Hiroshima, Japan

06 August 2012

Secretary-General's message to Peace Memorial Ceremony [delivered by Angela Kane, High Representative for Disarmament Affairs]

Each year on the sixth of August, people throughout the world turn their thoughts to the city of Hiroshima.

They think about the implications of the human catastrophe that occurred here
in 1945.

They remember the tens of thousands of civilians who perished on that fateful day.

They contemplate the incredible hardships endured by the survivors, their families, and generations to follow.

Yet this day on which we reflect on a tragic past is also time to recognize what the citizens here have accomplished in rebuilding their great city. 

Hiroshima has become rich with the comforts of modern life.  It also has a wealth of wisdom to share with all nations about the vital need for nuclear disarmament.

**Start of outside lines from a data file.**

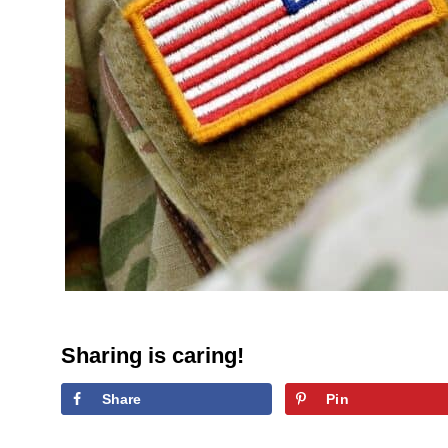
Sharing is caring!
Share
Pin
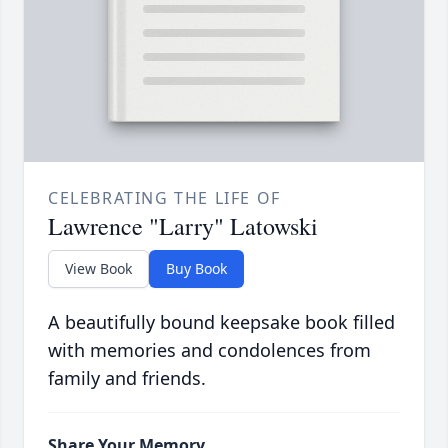
CELEBRATING THE LIFE OF
Lawrence "Larry" Latowski
View Book
Buy Book
A beautifully bound keepsake book filled
with memories and condolences from
family and friends.
Share Your Memory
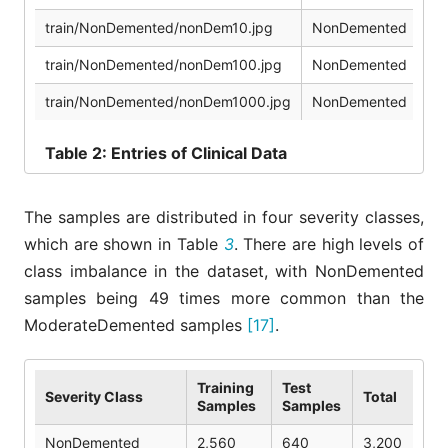
train/NonDemented/nonDem10.jpg
NonDemented
3
train/NonDemented/nonDem100.jpg
NonDemented
4
train/NonDemented/nonDem1000.jpg
NonDemented
5
Table
2: Entries of Clinical Data
The samples are distributed in four severity classes,
which are shown in Table
3
. There are high levels of
class imbalance in the dataset, with NonDemented
samples being 49 times more common than the
ModerateDemented samples
[17]
.
Training
Test
Severity Class
Total
Samples
Samples
NonDemented
2,560
640
3,200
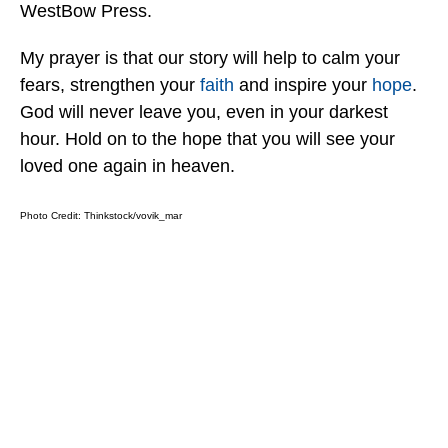
WestBow Press.
My prayer is that our story will help to calm your
fears, strengthen your
faith
and inspire your
hope
.
God will never leave you, even in your darkest
hour. Hold on to the hope that you will see your
loved one again in heaven.
Photo Credit:
Thinkstock/vovik_mar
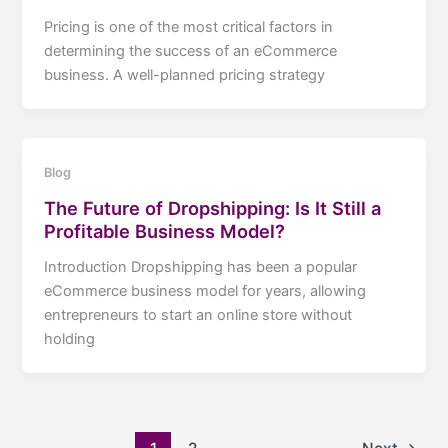
Pricing is one of the most critical factors in
determining the success of an eCommerce
business. A well-planned pricing strategy
Blog
The Future of Dropshipping: Is It Still a
Profitable Business Model?
Introduction Dropshipping has been a popular
eCommerce business model for years, allowing
entrepreneurs to start an online store without
holding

For many decades, your mayors and concerned citizens have shared your legacy and appealed for urgent measures to outlaw all nuclear weapons.

Your message is being heard.  I am very pleased that the testimonies of many hibakusha are being translated into several languages.  In support of these efforts, the United Nations has just launched a multimedia website of hibakusha telling their stories. It is very important that these words be heard and understood in all countries, especially by the younger generation.

The United Nations Secretariat has also sponsored international “Art for Peace” and “Poetry for Peace” contests, challenging young people everywhere to imagine a world free of nuclear weapons.  In many ways, our collective future rests on their understanding and support for this goal.

On this day, in this city, let me proclaim again: there must never be another nuclear attack – never.

The elimination of such weapons is not just a visionary goal, but the most reliable way to prevent their future use.

People understand that nuclear weapons cannot be used without indiscriminate effects on civilian populations.

Security experts and defence analysts have come to understand that nuclear weapons, far from ensuring a balance of power, are inherently destabilizing.

Such weapons have no legitimate place in our world.  Their elimination is both morally right and a practical necessity in protecting humanity.

The more countries view nuclear weapons as unacceptable and illegitimate, the easier it will be to solve related problems such as proliferation or their acquisition and use by terrorists.

This is why I have supported efforts to negotiate a nuclear weapons convention, or a framework of instruments with the same purpose of eliminating such weapons.

The tragedy in Hiroshima decades ago continues to resonate today.  In remembering those lost, in recognizing the hibakusha, and in considering the legacy we will leave to future generations, I urge all here today to continue your noble work for a nuclear-weapon-free world.  I am proud to be your partner in this great cause.